His comments were published in several European outlets, including The Guardian (UK), Le Monde (France), and Frankfurter Allgemeine Zeitung (Germany) on Thursday. Navalny was poisoned with the Novichok nerve agent on August 20, 2020, as he was traveling across Russia to support opposition candidates ahead of parliamentary elections.
‘A pre-planned provocation’
He was airlifted to Germany, where he spent five-month convalescing and was arrested by Russian authorities on the day he returned to the country and later sentenced to 2 and a half years behind bars for not respecting the terms of his parole over a previous conviction for embezzlement while being treated in Berlin.
He has accused Russian President Vladimir Putin of orchestrating his botched assassination, which the Kremlin has firmly denied. Moscow also says it doubts that its most ferocious critic was actually poisoned and accused the west of “Russiaphobia”.
The Russian Foreign Ministry said for instance on Friday that “the actions taken by the German authorities over the past 12 months clearly show that a pre-planned provocation was carried out against Russia.”
In a statement released earlier this week, it said the accusations were “unsubstantiated” despite several laboratories confirming that traces of Novichok were found in samples from Navalny.
It reiterated accusations that Germany has failed to produce any evidence and suggested Berlin and the Organisation for the Prohibition of Chemical Weapons acted together to “mess things up in order to hide the truth.”

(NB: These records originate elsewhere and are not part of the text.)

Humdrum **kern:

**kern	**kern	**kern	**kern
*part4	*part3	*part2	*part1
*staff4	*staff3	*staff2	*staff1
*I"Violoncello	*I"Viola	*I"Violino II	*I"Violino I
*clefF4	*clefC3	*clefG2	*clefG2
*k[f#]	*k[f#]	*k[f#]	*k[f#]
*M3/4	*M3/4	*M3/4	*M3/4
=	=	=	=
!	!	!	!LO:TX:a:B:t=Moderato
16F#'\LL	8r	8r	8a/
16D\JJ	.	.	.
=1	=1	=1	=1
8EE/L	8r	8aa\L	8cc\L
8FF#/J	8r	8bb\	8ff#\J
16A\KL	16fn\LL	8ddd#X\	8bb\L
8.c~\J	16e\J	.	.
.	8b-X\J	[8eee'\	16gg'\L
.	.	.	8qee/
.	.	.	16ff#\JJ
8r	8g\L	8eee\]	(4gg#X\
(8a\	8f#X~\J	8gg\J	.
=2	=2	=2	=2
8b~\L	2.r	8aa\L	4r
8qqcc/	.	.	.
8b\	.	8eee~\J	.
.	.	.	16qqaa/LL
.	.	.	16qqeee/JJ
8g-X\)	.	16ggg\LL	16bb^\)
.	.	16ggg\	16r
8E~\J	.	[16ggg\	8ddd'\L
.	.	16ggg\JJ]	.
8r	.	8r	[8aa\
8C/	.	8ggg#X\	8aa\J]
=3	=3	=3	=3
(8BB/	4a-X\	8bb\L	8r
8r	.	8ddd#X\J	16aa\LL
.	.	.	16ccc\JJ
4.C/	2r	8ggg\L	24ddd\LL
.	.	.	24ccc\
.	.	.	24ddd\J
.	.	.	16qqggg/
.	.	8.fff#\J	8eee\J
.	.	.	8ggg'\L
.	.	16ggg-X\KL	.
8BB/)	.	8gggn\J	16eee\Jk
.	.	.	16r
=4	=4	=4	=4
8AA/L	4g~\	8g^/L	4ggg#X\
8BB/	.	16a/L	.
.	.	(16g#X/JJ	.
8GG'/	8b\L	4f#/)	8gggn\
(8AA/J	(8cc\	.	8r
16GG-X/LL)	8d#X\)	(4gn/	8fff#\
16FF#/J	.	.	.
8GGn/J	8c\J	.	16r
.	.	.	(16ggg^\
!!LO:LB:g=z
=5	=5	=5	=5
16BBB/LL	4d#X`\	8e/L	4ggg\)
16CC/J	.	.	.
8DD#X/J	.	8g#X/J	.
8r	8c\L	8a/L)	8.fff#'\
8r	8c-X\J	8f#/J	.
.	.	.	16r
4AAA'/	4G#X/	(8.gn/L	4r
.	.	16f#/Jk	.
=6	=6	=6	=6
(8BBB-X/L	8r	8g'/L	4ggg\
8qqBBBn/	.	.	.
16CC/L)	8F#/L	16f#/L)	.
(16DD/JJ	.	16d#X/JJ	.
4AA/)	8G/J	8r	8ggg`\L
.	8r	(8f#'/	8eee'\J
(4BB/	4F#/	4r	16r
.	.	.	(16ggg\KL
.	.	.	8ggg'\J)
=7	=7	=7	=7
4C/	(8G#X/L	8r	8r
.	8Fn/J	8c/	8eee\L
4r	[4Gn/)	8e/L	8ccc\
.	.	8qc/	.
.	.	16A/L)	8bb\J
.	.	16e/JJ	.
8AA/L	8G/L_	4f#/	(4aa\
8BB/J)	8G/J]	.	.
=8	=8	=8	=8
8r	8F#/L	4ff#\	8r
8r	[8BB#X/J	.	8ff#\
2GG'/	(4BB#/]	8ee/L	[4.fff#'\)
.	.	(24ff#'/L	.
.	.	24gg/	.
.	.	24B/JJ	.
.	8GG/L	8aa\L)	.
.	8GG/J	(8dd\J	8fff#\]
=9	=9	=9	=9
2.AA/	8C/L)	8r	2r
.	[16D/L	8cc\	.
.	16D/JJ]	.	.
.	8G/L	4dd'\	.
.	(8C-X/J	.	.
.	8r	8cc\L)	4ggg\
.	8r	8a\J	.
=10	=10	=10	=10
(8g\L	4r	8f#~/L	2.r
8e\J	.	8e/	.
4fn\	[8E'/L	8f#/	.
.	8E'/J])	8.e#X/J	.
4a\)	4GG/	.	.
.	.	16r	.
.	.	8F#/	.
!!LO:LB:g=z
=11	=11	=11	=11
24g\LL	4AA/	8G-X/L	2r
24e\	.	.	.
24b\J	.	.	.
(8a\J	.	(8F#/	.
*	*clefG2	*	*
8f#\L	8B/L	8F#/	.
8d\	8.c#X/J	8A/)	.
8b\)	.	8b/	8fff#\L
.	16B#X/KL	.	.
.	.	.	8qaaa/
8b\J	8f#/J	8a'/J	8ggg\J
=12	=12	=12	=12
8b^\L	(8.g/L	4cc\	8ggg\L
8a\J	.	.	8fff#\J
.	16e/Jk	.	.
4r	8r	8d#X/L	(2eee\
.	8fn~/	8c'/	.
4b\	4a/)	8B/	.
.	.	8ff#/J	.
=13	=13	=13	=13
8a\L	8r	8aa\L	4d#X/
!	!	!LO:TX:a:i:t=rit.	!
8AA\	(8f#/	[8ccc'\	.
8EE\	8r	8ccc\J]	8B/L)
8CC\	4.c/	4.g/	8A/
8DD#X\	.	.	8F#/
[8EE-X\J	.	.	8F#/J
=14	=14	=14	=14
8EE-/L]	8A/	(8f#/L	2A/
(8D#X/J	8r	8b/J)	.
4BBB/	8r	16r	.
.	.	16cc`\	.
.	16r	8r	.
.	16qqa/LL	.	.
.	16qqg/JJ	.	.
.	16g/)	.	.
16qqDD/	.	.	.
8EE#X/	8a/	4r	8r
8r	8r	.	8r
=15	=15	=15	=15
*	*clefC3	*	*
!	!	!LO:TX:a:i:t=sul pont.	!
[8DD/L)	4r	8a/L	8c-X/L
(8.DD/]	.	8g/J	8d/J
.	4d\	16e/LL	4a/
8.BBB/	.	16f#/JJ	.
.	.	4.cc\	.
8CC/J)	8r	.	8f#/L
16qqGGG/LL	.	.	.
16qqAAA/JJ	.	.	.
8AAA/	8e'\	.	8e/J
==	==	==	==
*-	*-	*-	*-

Finally, it sought to discredit Navalny as the country’s most prominent pro-democracy advocate, describing him as a ” blogger” and accusing the West of picking up “fake news concocted” by his team “in order to engage in the internal affairs of our country.”
Russian authorities also recently ordered Navalny’s Anti-Corruption Foundation to close, after labelling it an “extremist” organisation.
Relations between Russia and the European Union, already strained since Moscow’s illegal annexation of Crimea in 2014, deteriorated further after the attempt on Navalny’s life. Brussels imposed sanctions on prominent Russian officials over the poisoning.
German Chancellor Angela Merkel is scheduled to meet with Putin in Moscow on Friday for their last in-person meeting before she steps down next month. She is expected to bring up the treatment of Navalny, among other topics including Ukraine, Belarus, the Nord Stream 2 pipeline, and the latest developments in Afghanistan.